Though it saw a limited edition release in the Czech Republic shortly after the gig, this is the album’s first mass-market issue. However, the Track label it appears on has no real link with the U.K. Track label to which Hendrix was originally signed. This is perhaps just as well, since Redding has been battling Track for back royalties for years.
“Some lawyer I had in the ’70s wrote a letter and then we got a letter back saying unfortunately they’d had a fire and their files had been destroyed, which is quite a standard one,” he says. “And then we wrote another letter. We did get a reply saying, ‘well, actually Track did everything through Polydor — you have to go to them.’ So it’s the same old story: passing the buck. I never got a penny from Track, ever.”
Redding did at least get publishing royalties for “Little Miss Strange” and “She’s So Fine,” the two songs he wrote for the Experience. They will be appearing on a compilation of his music that he’s hoping will be released toward the end of this year. “That goes from 1962 until 2000,” he says. “I had a band called the Lonely Ones — I found an acetate from 1963. I had a band called the Loving Kind which had some records out on Piccadilly. Then I did the Fat Mattress and I’ve got some unreleased stuff, songs I wrote which became Mattress songs except they’re recorded with an orchestra. Then there’s a jam session with Randy California. And then newer stuff with Eric Bell. It’s a double CD.”

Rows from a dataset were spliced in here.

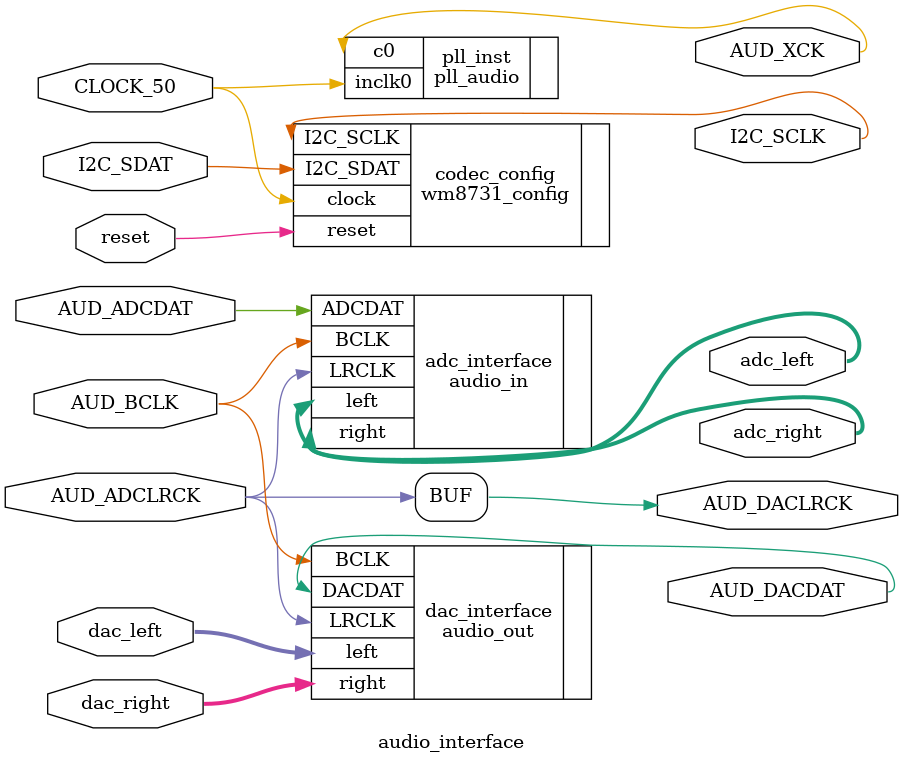
<source format=v>
module audio_interface(
    input CLOCK_50,  // main FPGA clock, must be 50 MHz
    input reset,     // active-high reset for codec configuration

    // I2S interface
    input  AUD_ADCLRCK,
    input  AUD_ADCDAT,
    input  AUD_BCLK,
    output AUD_DACLRCK,
    output AUD_DACDAT,
    output AUD_XCK,

    // I2C interface
    output I2C_SCLK,
    inout  I2C_SDAT,

    // Clean sample buses to passthrough
    output signed [15:0] adc_left,
    output signed [15:0] adc_right,
    input  signed [15:0] dac_left,
    input  signed [15:0] dac_right
);

    // PLL: generate AUD_XCK from 50 MHz
    pll_audio pll_inst (
        .inclk0(CLOCK_50),
        .c0(AUD_XCK)
    );

    // Configure WM8731 at startup
    wm8731_config codec_config (
        .clock(CLOCK_50),
        .reset(reset),

        .I2C_SCLK(I2C_SCLK),
        .I2C_SDAT(I2C_SDAT)
    );

    // I2S receiver: ADC -> 16-bit samples
    audio_in adc_interface (
        .BCLK(AUD_BCLK),
        .LRCLK(AUD_ADCLRCK),
        .ADCDAT(AUD_ADCDAT),
        .left(adc_left),
        .right(adc_right)
    );

    // I2S transmitter: 16-bit samples -> DAC
    audio_out dac_interface (
        .BCLK(AUD_BCLK),
        .LRCLK(AUD_DACLRCK),
        .left(dac_left),
        .right(dac_right),
        .DACDAT(AUD_DACDAT)
    );

    // For now: pass ADC LR clock directly to DAC LR clock
    assign AUD_DACLRCK = AUD_ADCLRCK;

endmodule

</source>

For Redding, the time that he spent recording for Hendrix constituted the guitarist’s artistic peak. “I much prefer the stuff we did earlier than after the band split up,” he admits. “I think Jimi needed to have a rest at that point. He should have actually taken some time off and done nothing, ‘cos we all worked our arses off for three years.”
Most observers attest that while Billy Cox, the bassist Hendrix worked with when the Experience broke up in the summer of 1969, was superior technically to Redding, the Experience had a chemistry Hendrix’s later bands lacked. “The thing is, myself and Hendrix used to ‘compete’ and it worked,” he explains. “Being an ex-guitar player, I was playing chords and stuff which impressed Hendrix. Not many bass players play chords. I know Billy Cox is an excellent bass player but I probably was a bit more flamboyant.”
After that split, Redding endured incredible financial hardship and emotional trauma in his efforts to obtain his royalties, harrowingly detailed in his book “Are You Experienced?” Nevertheless, he now turns down work in order to live the quiet life. “I play in my local town every Friday and I do the occasional zipping away but I only go away on a weekend,” he says. “I wouldn’t go on a tour ever again. I realized I prefer staying at home, even though I can’t really afford it.”
Asked whether his ordeal at the hands of the music business makes him regret ever having become a rock star, he says, “I should have been a plumber. That’s a joke. But the thing is, plumbers get paid. But there again, I’m still playing, thank God. That’s the main thing.”